The study, published in the journal JAMA Network Open, included 24,205 participants between the ages of 40 and 74 and used data from the National Health and Nutrition Examination Survey – a nationally representative annual survey that includes interviews, physical examinations and blood samples, to gauge the health of U.S. citizens.

The researchers used the BMI’s of the participants at age 25, 10 years before they entered the study as well as their BMIs at the time of the study to analyze the relationship between BMI change and the likelihood that a participant died during the study.

After controlling for factors like sex, past and current smoking, and education level, they found that study participants whose BMIs went from the “obese” to “overweight” were 54% less likely to have died than participants whose BMIs stayed in the “obese” range.

In fact, people who went from “obese” to “overweight” had a risk of death closer to that of participants whose BMIs had been in the “overweight” range all along. 

“The results indicate an important opportunity to improve population health through primary and secondary prevention of obesity, particularly at younger ages,” said study corresponding author Andrew Stokes. 

Obesity is a major public health problem. In the U.S. more than 40% of the population is obese, according to the latest figures from the Center of Disease Control.

Obesity has been linked to a number of serious health issues, such as diabetes, heart disease, and some cancers.

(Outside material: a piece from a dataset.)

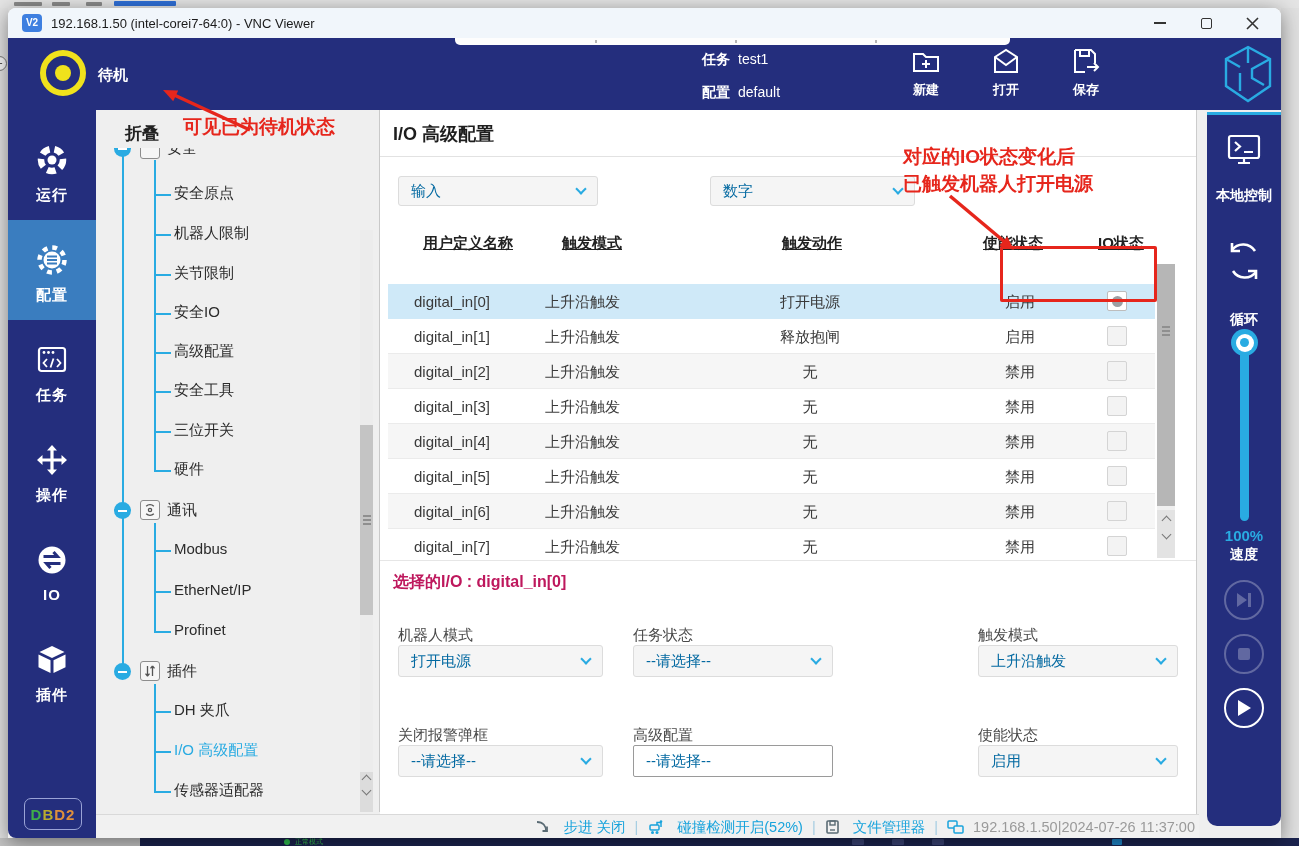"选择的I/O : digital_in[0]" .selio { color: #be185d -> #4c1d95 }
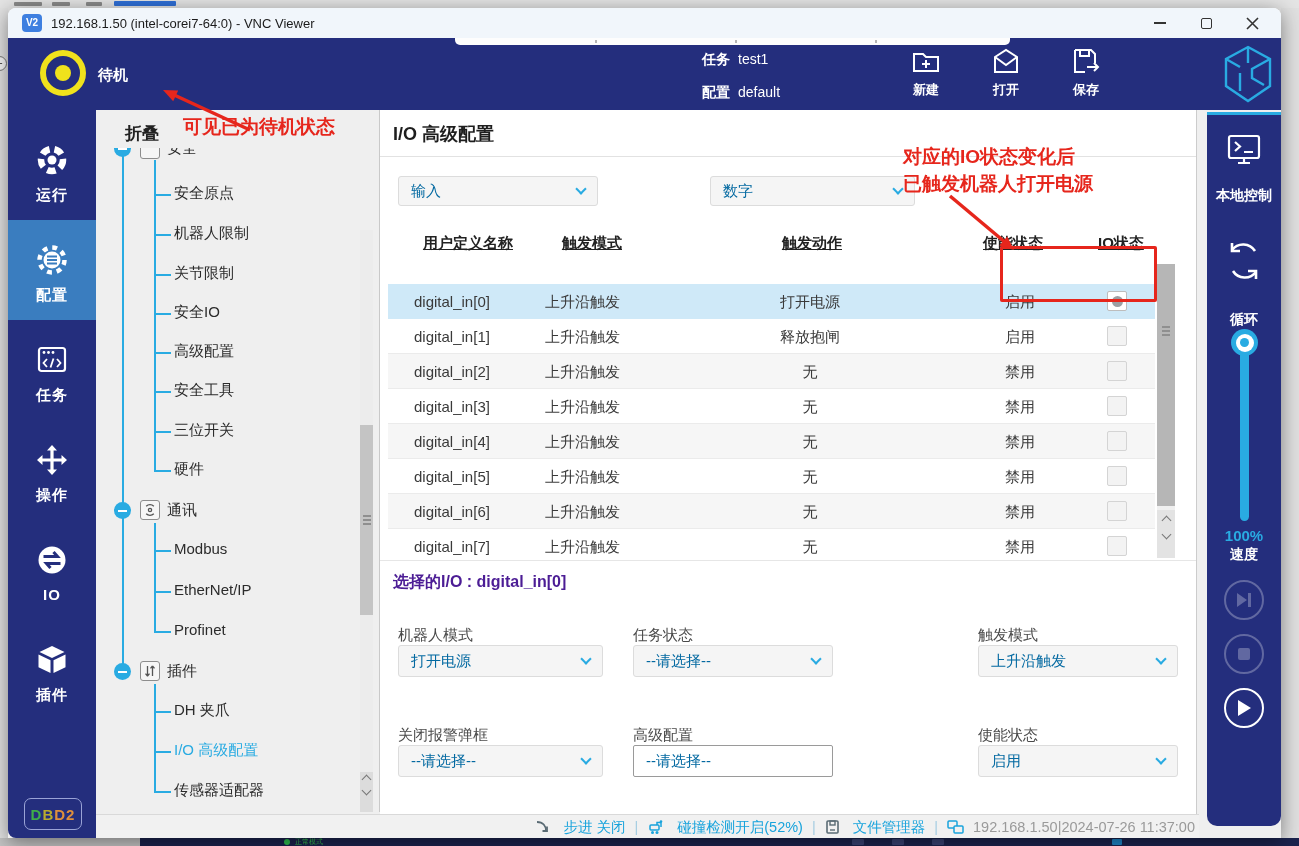"步进 关闭" .sb-item { gap: 13px -> 0 }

It has also been shown double the risk of mortality.

The researchers consider that 12.4% of early deaths in the U.S. may be attributable to having a higher BMI at any point between early- and mid-adulthood.

They also estimated that 3.2% of deaths in the study could have been avoided if everyone with a BMI in the “obese” range at age 25 had been able to bring their BMIs down to the “overweight” range by midlife.

However, they note that weight loss is rare. The researchers found that less than 1% of participants had BMIs that went from the “obese” to the “overweight” range.

While they didn’t speculate as to why weight loss is so uncommon, previous research has shown that when losing weight our metabolism slows and hormones in the brain make you feel hungrier.

Also many studies have shown that most people who lose weight on a diet gain it back.

Which means your best bet to avoiding a premature death is to prevent weight gain all together … but that’s easier said than done in the middle of a pandemic.